One of the items at the top of Meyer’s list is examining the last-minute five-year contract extension Bill Finch authorized for Police Chief Joe Gaudett who’s not a popular figure within the Police Department, especially among union members who supported Ganim’s election.
Finch, leaving office, said the contract extension did not require City Council approval.
“Finch also thought he was gonna be the candidate of the Job Creation Party,” cracked Meyer regarding the Finch campaign bungling the state paperwork to place his name on the general election ballot after losing to Ganim in the Democratic primary.
Meyer says the contract requires council approval, adding “whether or not it’s a valid appointment is a different question,” asserting without specificity that Gaudett may not possess the legal criteria to remain on the job.. “We’ll be looking at it.”
Meyer also said he will also handle a case load as city attorney instead of just directing legal traffic, assigning cases and issuing opinions.
Anastasi, city attorney in name, was actually the “mayor’s attorney,” loyal to whomever was chief executive.
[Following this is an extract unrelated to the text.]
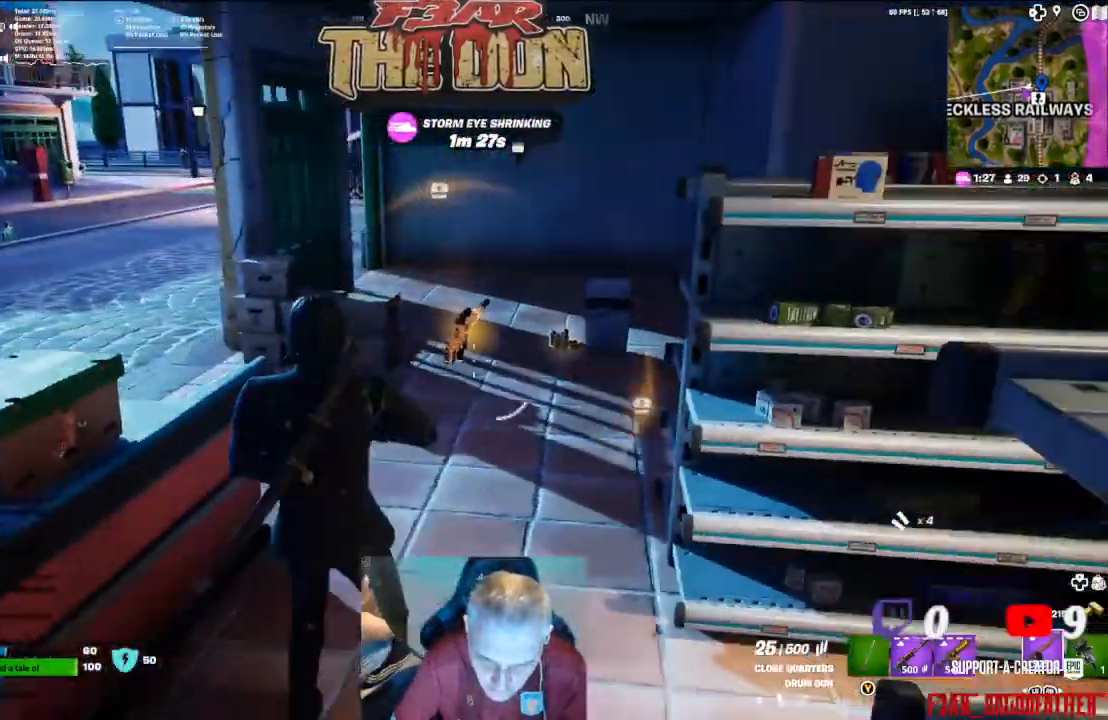
{"buttons": [], "left_stick": "center", "right_stick": "center", "events": [[133, "DPAD_UP", "down"], [233, "DPAD_UP", "up"]]}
During the Finch years it was difficult to secure any information from City Hall without issuing a freedom of information request routed through the City Attorney’s office, even mundane information, where it often languished. Anastasi legal decisions were sometimes crafted to the whim of the mayors he served and he’d occasionally freelance opinions even when City Charter language was clear, for instance when the Park Commission last year rejected a Finch-backed agreement between the city and United Illuminating to install solar panels on the old municipal dump in Seaside Park, Anastasi announced the Park Commission decision was “advisory.” Not exactly. Finch pressed for another vote and it passed.
It was Anastasi who crafted a legal opinion that state law trumps a City Charter provision prohibiting city employees from serving on the City Council to avoid conflicts of interest. Rather than enforcing the City Charter and placing the burden on a plaintiff to cite state law in court, Anastasi decided it de facto protecting politically connected council members’ paychecks. It has brought into question checks and balances in government between the executive and legislative branches of government.
Meyer says he will also take a look at Anastasi’s legal opinion and the legality of city employees serving on the council in light of Ganim stating on the campaign trail that conflicts on the City Council must end. Currently only three of 20 council members receive city paychecks.
Anastasi, well liked among city employees, has classified job protection to remain in the City Attorney’s Office. Aside from that Meyer says, “while we may not agree on everything, he is an excellent attorney with a wealth of historical knowledge and am very happy to have him on my staff.”
John Bohannon, a veteran lawyer who has done work on behalf of the city for years, has been named deputy city attorney replacing Art Laske who received a termination notice upon Ganim taking office.